India overtook China in 2023 to become the biggest market for electric three-wheelers, with over 580,000 sales, as global sales continue to grow, according to the IEA’s (International Energy Agency) latest annual Global EV Outlook.

The Paris-based global agency appreciated India’s efforts, saying almost a quarter of the country’s three-wheelers are electric.

Globally, the three-wheeler sales grew 13% in 2023 to reach 4.5 million sales, 21% of which were electric, compared to 18% in 2022.

"Almost 1 million electric 3Ws were sold in 2023, reflecting 30% growth compared to 2022. The market is highly concentrated, with China and India together accounting for more than 95% of all-electric and 80% of conventional 3W sales," says the report.

In both India and China, the largest EV markets, lead-acid battery-powered electric 3Ws remain a “widespread” transport technology, it adds.

Also, the IEA thinks the two-wheeler EV industry is gaining ground in India and the ASEAN countries, adding that these growing markets see growing momentum in battery-swapping technologies, especially in India. “India has the largest stock of two-wheelers of any country and represents almost 30% of the global stock of three-wheelers. Electrifying the 2/3W segment will, therefore, be important for decarbonising India’s road transport system.”

Additionally, India, the only emerging market other than China that has a significant share in global VC markets, accounted for 70% of the investments in start-ups developing electric 2/3Ws, according to the report.

“Over the 2018-2023 period, Indian EV start-ups raised USD 2.7 billion, of which over 70% was for electric 2/3Ws. Policy support has contributed to building investor appetite for the EV sector.”

Notably, India’s Faster Adoption and Manufacturing of Hybrid and Electric Vehicles (FAME) II scheme, which provided subsidies for EVs and funding for EV charging, ended on March 31, 2024.

The government in March 2024 announced a limited scheme from 1 April 2024 and 31 July 2024, which outlays over ₹490 crore to subsidise electric 2/3W purchases. IEA says it could be a “stopgap” until the announcement of a FAME III scheme, expected to detail new subsidy provisions for EVs.

In addition, the government’s PLI scheme for auto and auto components and for manufacturing of advanced chemistry cell battery storage aims to attract investments in domestic EV and battery manufacturing.

Based on the current policy landscape, electric light-duty vehicles represent one in four light-duty vehicles sold in India in 2035, says IEA.

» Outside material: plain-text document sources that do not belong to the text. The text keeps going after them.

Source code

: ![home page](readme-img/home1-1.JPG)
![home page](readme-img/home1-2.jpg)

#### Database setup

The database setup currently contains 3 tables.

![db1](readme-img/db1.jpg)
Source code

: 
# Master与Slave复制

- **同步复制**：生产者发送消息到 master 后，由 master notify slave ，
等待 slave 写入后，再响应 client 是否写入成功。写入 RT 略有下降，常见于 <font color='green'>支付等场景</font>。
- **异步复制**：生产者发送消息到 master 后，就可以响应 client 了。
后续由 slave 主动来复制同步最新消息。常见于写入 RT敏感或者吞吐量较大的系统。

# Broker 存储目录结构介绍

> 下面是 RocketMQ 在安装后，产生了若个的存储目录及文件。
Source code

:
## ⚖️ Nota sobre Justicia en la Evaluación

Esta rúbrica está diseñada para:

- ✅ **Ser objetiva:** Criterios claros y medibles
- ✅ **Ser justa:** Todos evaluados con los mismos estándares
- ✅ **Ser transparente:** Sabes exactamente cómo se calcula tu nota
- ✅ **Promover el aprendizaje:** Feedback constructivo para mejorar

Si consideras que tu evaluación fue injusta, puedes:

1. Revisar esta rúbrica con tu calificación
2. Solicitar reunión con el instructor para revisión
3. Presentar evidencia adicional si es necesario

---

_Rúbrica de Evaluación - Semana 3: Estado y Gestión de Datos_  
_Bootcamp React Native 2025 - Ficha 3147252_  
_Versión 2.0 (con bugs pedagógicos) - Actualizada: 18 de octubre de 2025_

The agency says the investment potential in India’s EV sector is estimated at around USD 200 billion, suggesting there are still "considerable opportunities" ahead for Indian entrepreneurs and start-ups.

Globally, the IEA says despite near-term challenges in some markets, based on today's policy settings, almost 1 in 3 cars on the roads in China by 2030 is set to be electric, and almost 1 in 5 in both the United States and the European Union.

"More than one in five cars sold worldwide this year is expected to be electric, with surging demand projected over the next decade set to remake the global auto industry and significantly reduce oil consumption for road transport," the report adds.

The IEA Outlook, published today, finds that global electric car sales are set to remain robust in 2024, reaching around 17 million by the end of the year. "In the first quarter, sales grew by about 25% compared with the same period in 2023."